Dominanz durch Parteien ausgeschlossen?

Am 13. und 14. März fand in London ein internationales Vorbereitungstreffen für das nächste Europäische Sozialforum (ESF) statt. Aus Deutschland nahm unter anderem Hugo Braun als Vertreter der Initiative für ein Sozialforum in Deutschland teil. Er ist zugleich Mitglied des Koordinierungskreises von ATTAC Deutschland. Wir sprachen mit ihm über den Verlauf der Diskussionen.(wop)

LinX: Im Vorfeld des Londoner Treffens hatte es Streit gegeben, weil sich in Großbritannien viele von den Vorbereitungen des Sozialforums ausgeschlossen fühlten. Wie ist dieser ausgegangen?

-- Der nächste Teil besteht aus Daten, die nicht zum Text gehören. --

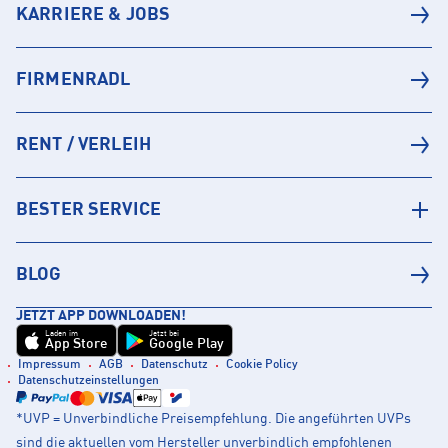
KARRIERE & JOBS
FIRMENRADL
RENT / VERLEIH
BESTER SERVICE
BLOG
JETZT APP DOWNLOADEN!
Laden im
Jetzt bei
App Store
Google Play
Impressum
AGB
Datenschutz
Cookie Policy
Datenschutzeinstellungen
*UVP = Unverbindliche Preisempfehlung. Die angeführten UVPs
sind die aktuellen vom Hersteller unverbindlich empfohlenen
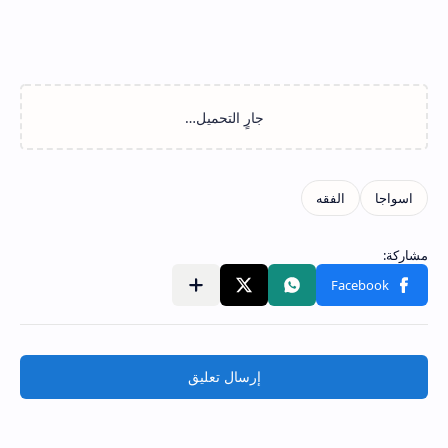
إرسال تعليق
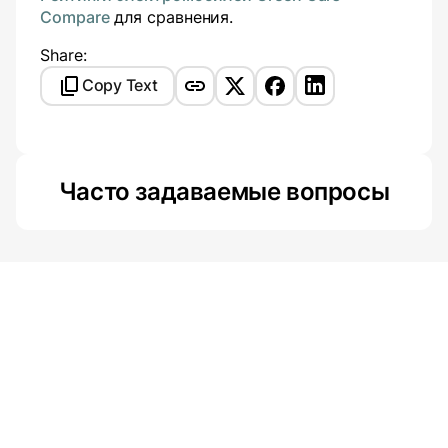
Compare
для сравнения.
Share:
Copy Text
Часто задаваемые вопросы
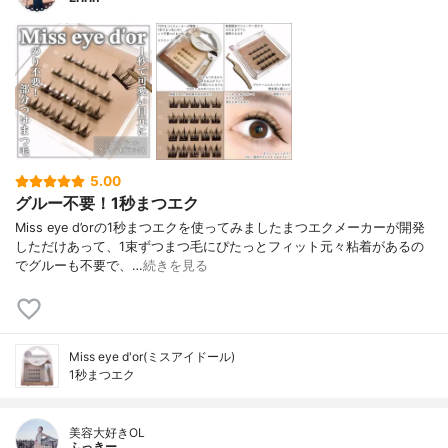
5.00
グルー不要！1秒まつエク
Miss eye d’orの1秒まつエクを使ってみましたまつエクメーカーが開発
しただけあって、1束ずつまつ毛にぴたっとフィット元々粘着があるの
でグルーも不要で、…
続きを見る
Miss eye d'or(ミスアイドール)
1秒まつエク
美容大好きOL
ふっきー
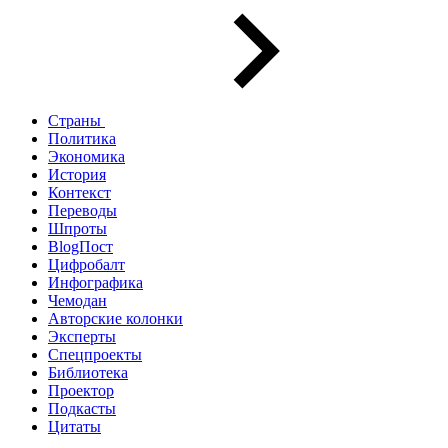
Страны
Политика
Экономика
История
Контекст
Переводы
Шпроты
BlogПост
Цифробалт
Инфографика
Чемодан
Авторские колонки
Эксперты
Спецпроекты
Библиотека
Проектор
Подкасты
Цитаты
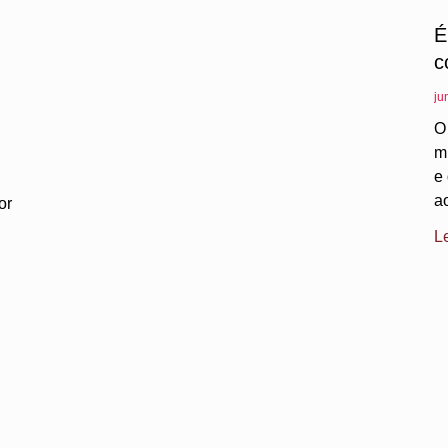
É
c
ju
O
m
e
a
or
L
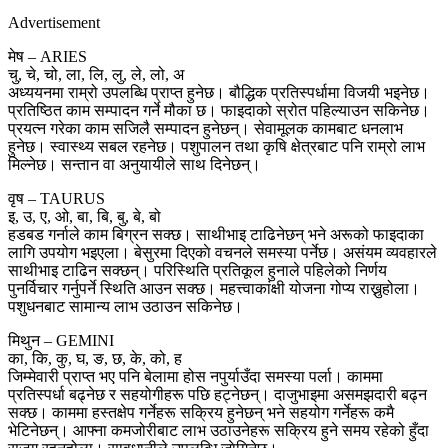
Advertisement
मेष – ARIES
चु, चे, चो, ला, लि, लु, ले, लो, अ
अध्ययनमा राम्रो उपलब्धि प्राप्त हुनेछ। बौद्धिक प्रतिस्पर्धामा विजयी भइनेछ।
प्रतिष्ठित काम सम्पादन गर्ने मौका छ। फाइदाको स्रोत पहिल्याउन सकिनेछ।
प्रयत्न गरेका काम सजिलै सम्पादन हुनेछन्। सेवामूलक कामबाट धनलाभ
हुनेछ। स्वास्थ्य सबल रहनेछ। पशुपालन तथा कृषि क्षेत्रबाट पनि राम्रो लाभ
मिल्नेछ। सन्तान वा अनुयायीले साथ दिनेछन्।
वृष – TAURUS
इ, उ, ए, ओ, बा, बि, बु, बे, बो
हडबड गर्नाले काम बिग्रन सक्छ। साथीभाइ टाढिनेछन् भने अरूको फाइदाका
लागि उपयोग भइएला। बेसुरमा दिएकाे वचनले समस्या पर्नेछ। असंयम व्यवहारले
साथीभाइ टाढिन सक्छन्। परिस्थिति प्रतिकूल हुनाले पहिलेको निर्णय
पुनर्विचार गर्नुपर्ने स्थिति आउन सक्छ। महत्त्वाकांक्षी योजना गोप्य राख्नुहोला।
पशुधनबाट सामान्य लाभ उठाउन सकिनेछ।
मिथुन – GEMINI
का, कि, कु, घ, ङ, छ, के, को, ह
जिम्मेवारी प्राप्त भए पनि बेलामा होस नपुर्याउँदा समस्या पर्ला। काममा
प्रतिस्पर्धा बढ्नेछ र सहयोगीहरू पछि हट्नेछन्। दाजुभाइमा असमझदारी बढ्न
सक्छ। काममा हस्तक्षेप गर्नेहरू सक्रिय हुनेछन् भने सहयोग गर्नेहरू कमै
भेटिनेछन्। आफ्ना कमजोरीबाट लाभ उठाउनेहरू सक्रिय हुने समय रहेको हुँदा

Hugo Braun (H.B.): Sehr gut. Es wurde das Startsignal für das nächste ESF gegeben, das Mitte Oktober in London stattfinden wird. Die innerbritischen Auseinandersetzungen, die mancher Kontinentaleuropäer nicht nachvollziehen konnte, sind ausgeräumt worden, und zwar mit einer in den neuen sozialen Bewegungen bewährten Methode, der wissenschaftlichen Mediation. Die beiden Hauptkontrahenten zweier sich gegenüber stehenden und sich manchmal schon beschimpfenden Gruppierungen wurden an einen Tisch gesetzt. Zwei Vertreter aus Frankreich und Italien, die viel Erfahrung mit dem Sozialforumsprozess haben, übernahmen die Vermittlung. Herausgekommen ist schließlich ein gemeinsames Papier, mit dem nun sichergestellt ist, dass die Vorbereitung demokratisch und transparent abläuft und niemand ausgeschlossen wird. Auch Einzelpersonen können künftig mitmachen, und nicht nur Organisationen und Initiativen, wie es die Charta des Weltsozialforums vorsieht.

LinX: Einer der wesentlichen Streitpunkte war der große Einfluß der Parteien, vor allem der Sozialistischen Arbeiterpartei SWP, und der Londoner Stadtbehörden. Ist geklärt, daß diese den Prozess nicht mehr dominieren können?

H.B.: Ja. Zum einen schon deshalb, weil die SWP viel zu klein ist, um ein solches Großereignis alleine organisatorisch bewältigen zu können. Zum andern haben die Vertreter der SWP klar gemacht, dass sie sich in das breite Bündnis einreihen wollen, und es gibt bisher keinen Anlaß, daran zu zweifeln.

LinX: Die langjährigen Erfahrungen mit der SWP in Großbritannien sind allerdings andere. Wurden  Sicherheitsmechanismen in den Prozess eingebaut, die eine Übernahme verhindern können?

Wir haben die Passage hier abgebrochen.